Nestle doesn't report quarterly earnings like American companies, but second half operating profits improved about 17% from the prior year's level and the margin improved more than half a point. That said, the company's overall margin performance was a little short of expectations.

With the Pfizer Deal Done, Time to Leverage It
Nestle paid a steep price to get Pfizer's (NYSE:PFE) infant nutrition business (20 times EBITDA), but the deal gives the company over one-quarter of the global infant formula market and even stronger positioning in key emerging markets like China. As is true for Mead Johnson (NYSE:MJN), the key for Nestle will be increasing the penetration rate of packaged formula in major emerging markets like Brazil and India. Not only are there cultural factors at work, but economic factors as well - as time goes on, however, the increasing percentage of women in the workforce and the improving incomes in key emerging markets should support strong demand growth.

SEE: Don't Ignore These Emerging Markets

Leveraging Leading Brands Around the Globe
With Mondelez (Nasdaq:MDLZ) and Kraft (Nasdaq:KRFT) now split, the former becomes an interesting peer for Nestle. Both are brand leaders in several markets (chocolates, coffee, cereal, powdered beverages, etc.) and both focus primarily on food categories that are growing faster than the overall packaged food averages.

Both are also keenly leveraged to emerging markets, with more than 40% of their sales coming from these areas.

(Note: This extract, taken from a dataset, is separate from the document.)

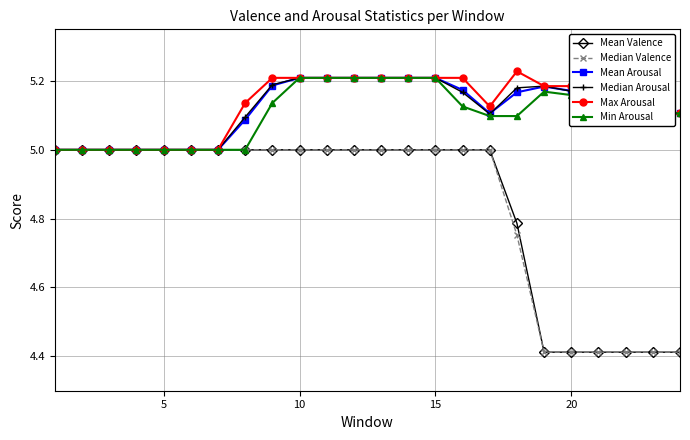

Which series has the largest total across all categories?

Max Arousal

That creates some intriguing growth potential for Nestle - it is a brand leader and a share gainer, its addressed categories are growing faster than the norm, and it has high levels of exposure to markets that are seeing greater population and per-capita income growth.

There is a down side to Nestle's growth potential, and that is margins. It takes a substantial amount of infrastructure to support a global food business, and Nestle often has to invest in production and distribution assets well ahead of its ability to fully leverage terms of revenue and volume.

Can Coffee Continue to Carry the Load?
Nestle has over 20 brands worth more than $1 billion in annual sales, but the company's coffee business carries above-average weight. Not only is coffee where Nestle holds its greatest global share (about 27%, more than double Mondelez, and well ahead of DE Master Blenders, Smucker (NYSE:SJM) and Green Mountain (Nasdaq:GMCR)), but it is also disproportionately profitable for Nestle.

The question is whether the company can keep this up. Nestle has done well with its Nespresso machine, but rivals like Starbucks (Nasdaq:SBUX) would certainly like a piece of that premium market. At the same time, the company has been relatively less aggressive in trying to build its share in the U.S., which may be a mistake, given the sheer size of the market.

SEE: Most Affordable Cups Of Coffee

The Bottom Line
Nestle is a pretty solid candidate to be a "hold forever" sort of stock. Unfortunately, this doesn't look like the greatest time to buy, given the stock's valuation. Even if Nestle can outgrow most of the packaged food sector, 6% annual compound free cash flow growth only supports a price target in the low-to-mid $60s. Given relatively modest near-term prospects for margin expansion, I'd wait in the hopes of getting Nestle cheaper at a later date.

At the time of writing, Stephen D. Simpson did not own any shares in any company mentioned in this article.